Retrospectives. When Facilitating. Facilitate. Don’t Participate.

As a ScrumMaster when you are “running” a retrospective it is easy to fall into the trap of actively participating in it. It is extremely difficult to do this well (if not impossible), because your role should be as a facilitator not a participant. The minute you start participating you are no longer neutral and severely impact your ability to effectively facilitate.

Sometimes the need to take advantage of coaching moment or provide input is too great. One way to handle this is let the group know you are taking your facilitator hat off for a moment and acting as a coach or a participant to briefly add the input and then put your facilitator hat back on. This should be used sparingly and know that it will greatly affect your ability to be seen as neutral. However, it will at least signal to the participants your understanding that a facilitator should not be a participant. Clear boundaries are good.

A way to prevent frustration (and burn out) is to not be the one always facilitating the retrospective. Ask another scrum master to switch it up with you. Ask a team member if they want a turn. They might just surprise you.


  1. I second that completely.

    The best is to have someone completely neutral as a facilitator. Even as a scrum master facilitating a retrospective for your own team, you and the team have already created biases toward each other. Even if you try to act neutral you probably aren’t neutral.

    Also having different people facilitating retros is also a nice way to keep them fresh. Even if I personally vary the exercises as much as possible when facilitating all the retros end up looking like “me”. I can’t escape my own personality.

    Also making team members take turn is also another way to teach them to take responsibility and help the team grow to a totally self organizing state.

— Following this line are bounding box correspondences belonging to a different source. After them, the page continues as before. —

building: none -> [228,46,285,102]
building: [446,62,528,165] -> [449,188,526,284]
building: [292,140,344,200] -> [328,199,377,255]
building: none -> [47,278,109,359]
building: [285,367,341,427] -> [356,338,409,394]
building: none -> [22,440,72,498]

    The best scrum masters render themselves complete useless over time 🙂


  2. Hi Derek, as a project manager managing an Agile team, and a cross functional team member (analysis, testing), this is one reason I have always resisted doing full scrum – I just can’t see myself enjoying the scrum master role with guidelines like this. I believe I’m a valuable part of the team, and participate in all retrospectives as well as running them. If being a scrum master means not participating, it’s definitely not a role is ever like to fulfill (or be any good at). Do you see a lot of resistance from project managers moving to a scrum master role, and if so, do you notice any common traits among these PMs? Am I just stuck in my ways?! Thanks.

  3. Nothing says the Scrum Master has to run the retrospective. I am simply saying that it is impossible to be an effective facilitator and a participant. It is possible to have someone else facilitate. I do see a lot of PM’s struggling moving into the role. A common trait is relinquishing control and still requiring regular status update like behaviors (usually in standup). Doesn’t sound like you are stuck in your ways as much as you want your contribution on the team to matter. There is nothing wrong with that. I would just suggest rotating facilitator or getting someone outside the team to facilitate on occasion and see if has positive effects.